**Your instructions**
Pictures should be left out while the data beneath this task is written out word for word.

**Available data**

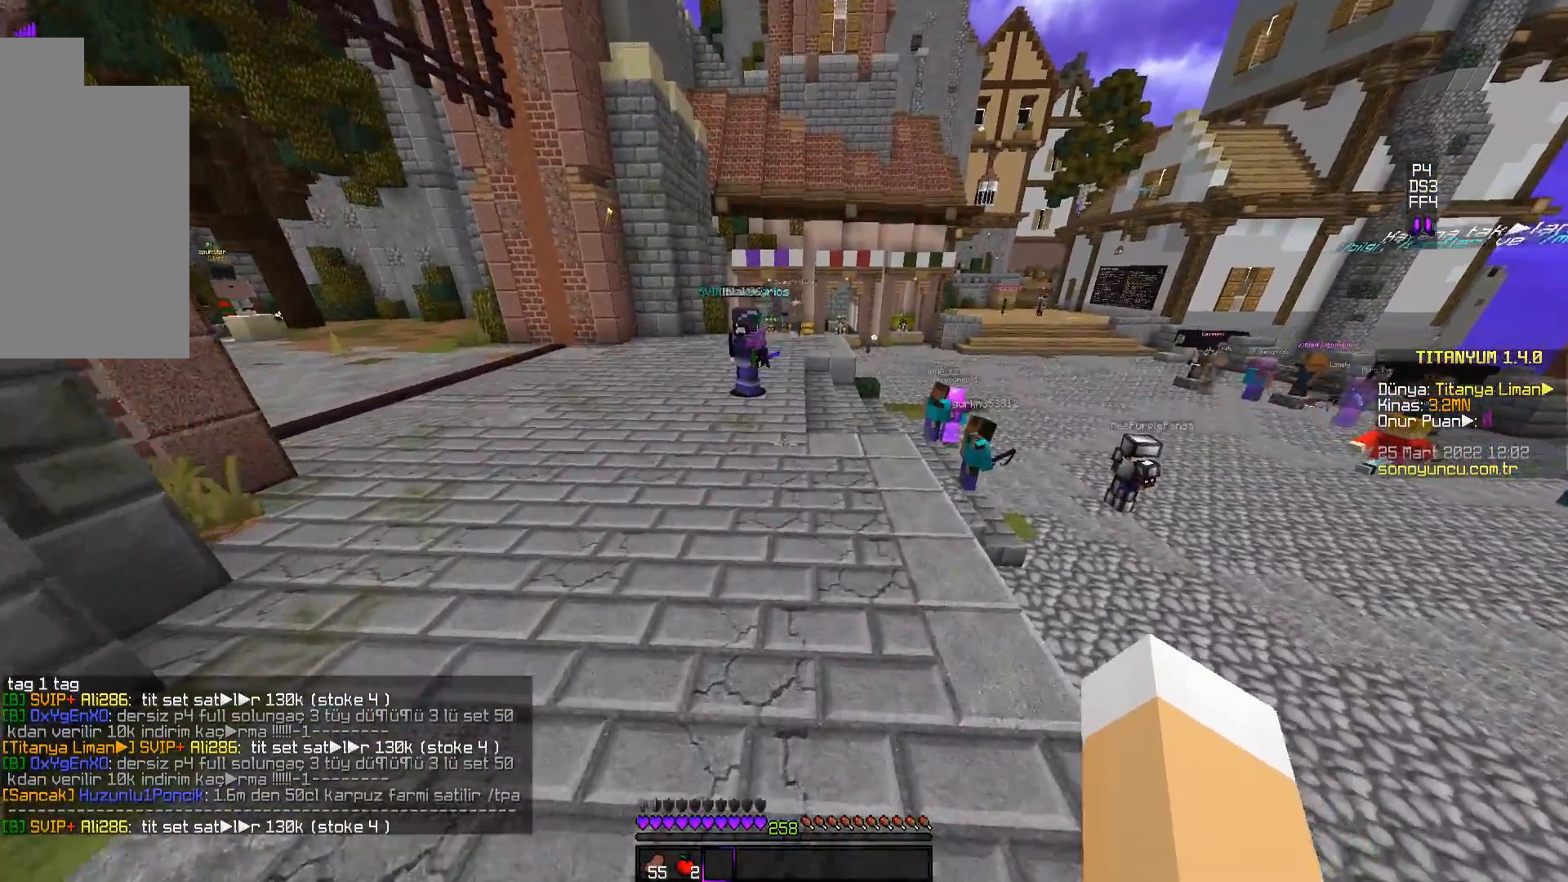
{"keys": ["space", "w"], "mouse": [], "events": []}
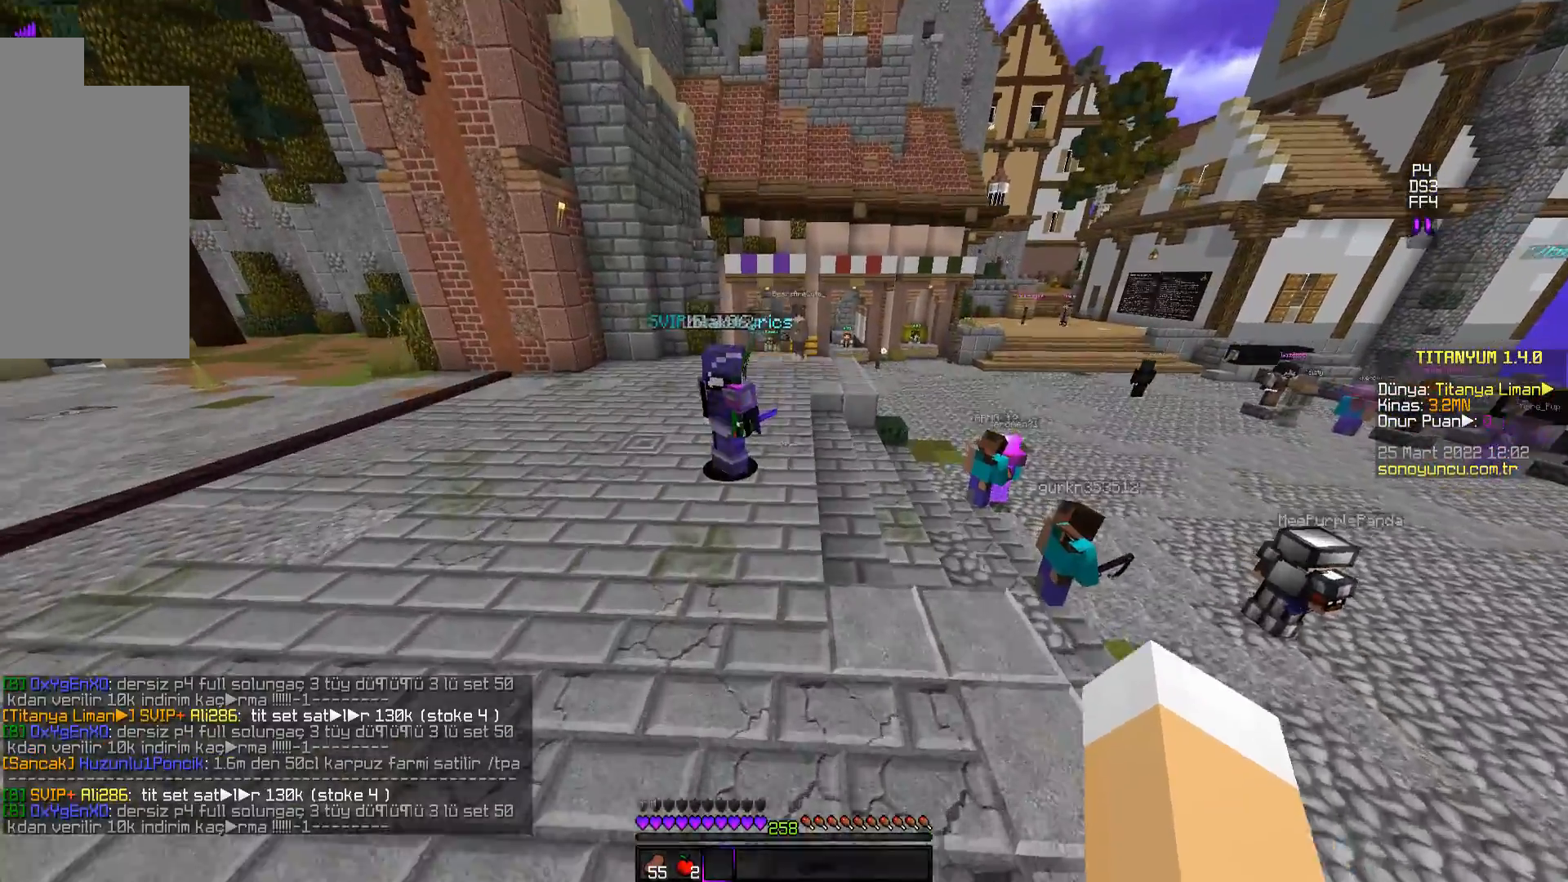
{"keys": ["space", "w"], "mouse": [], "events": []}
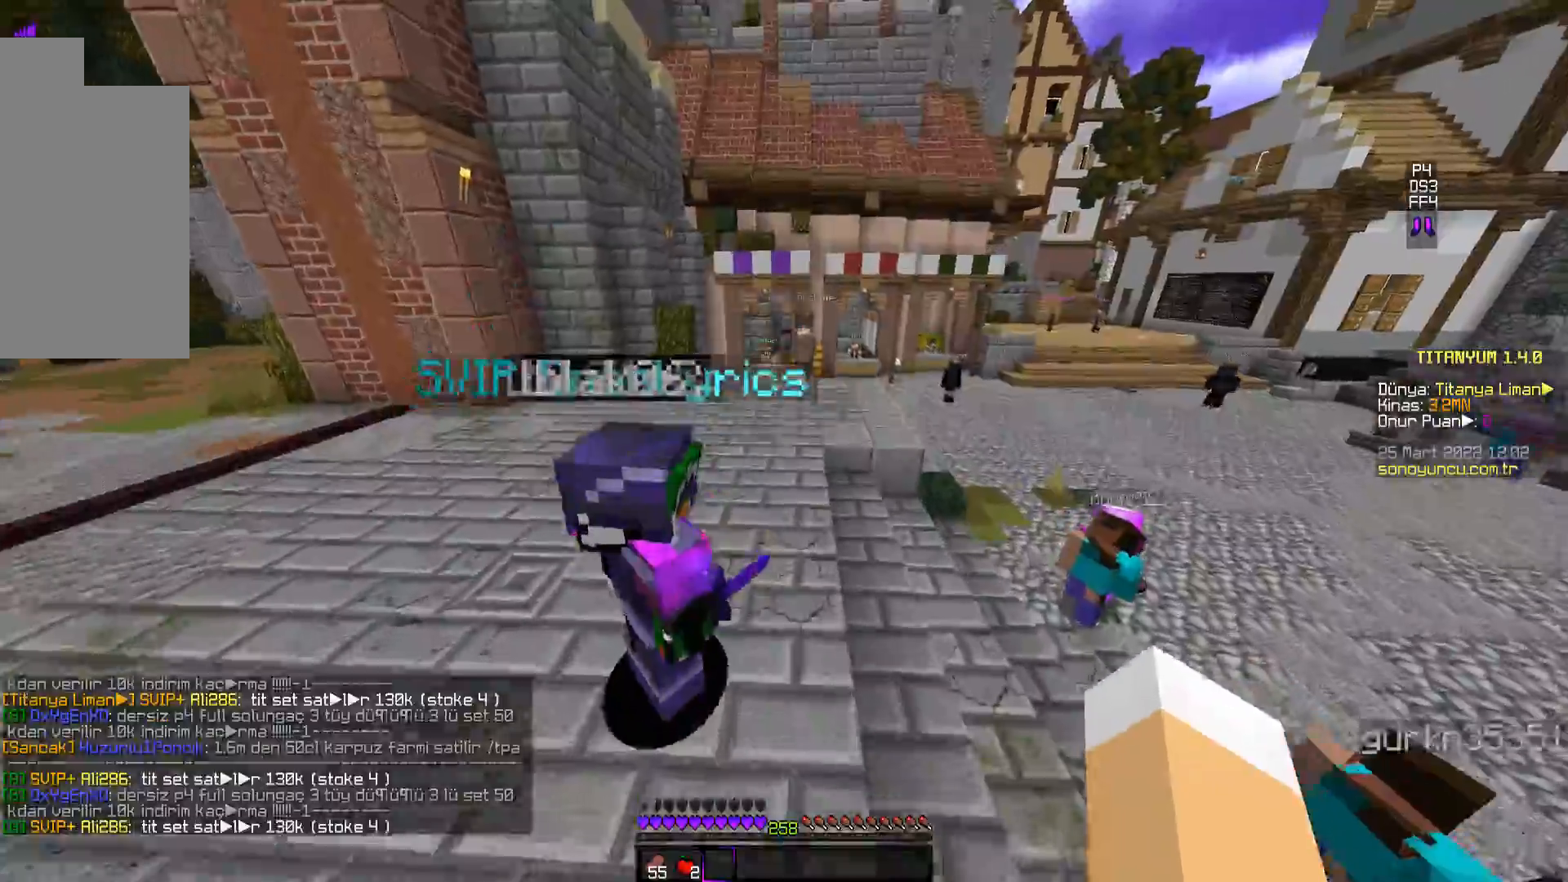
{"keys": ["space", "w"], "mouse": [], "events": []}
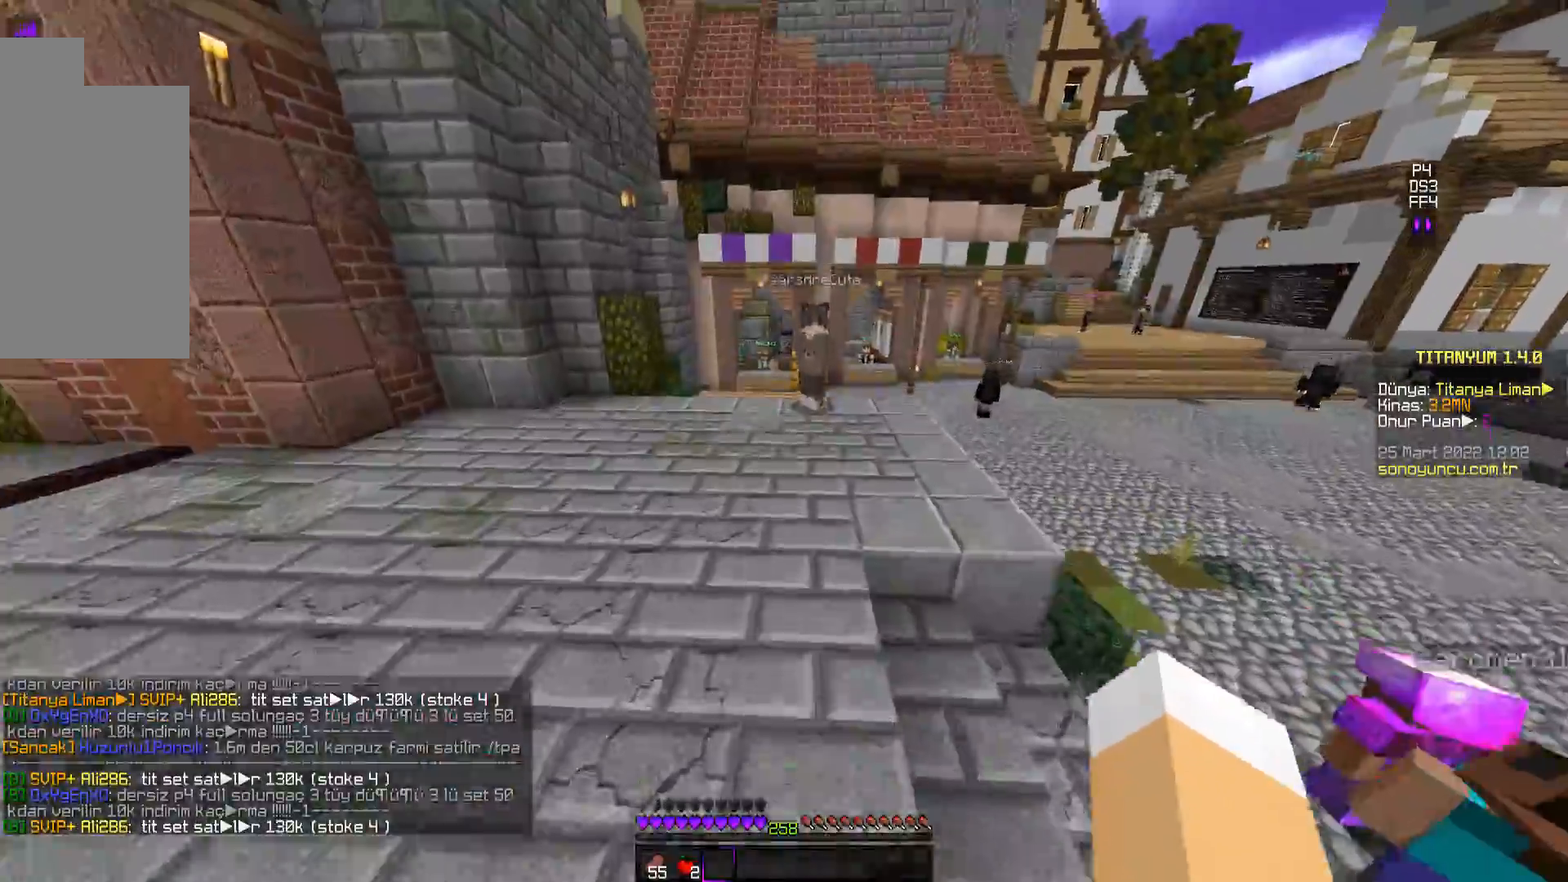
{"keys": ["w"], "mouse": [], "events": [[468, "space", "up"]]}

**Result for this exercise**
{"keys": ["space", "w"], "mouse": [], "events": []}
{"keys": ["space", "w"], "mouse": [], "events": []}
{"keys": ["space", "w"], "mouse": [], "events": []}
{"keys": ["w"], "mouse": [], "events": [[468, "space", "up"]]}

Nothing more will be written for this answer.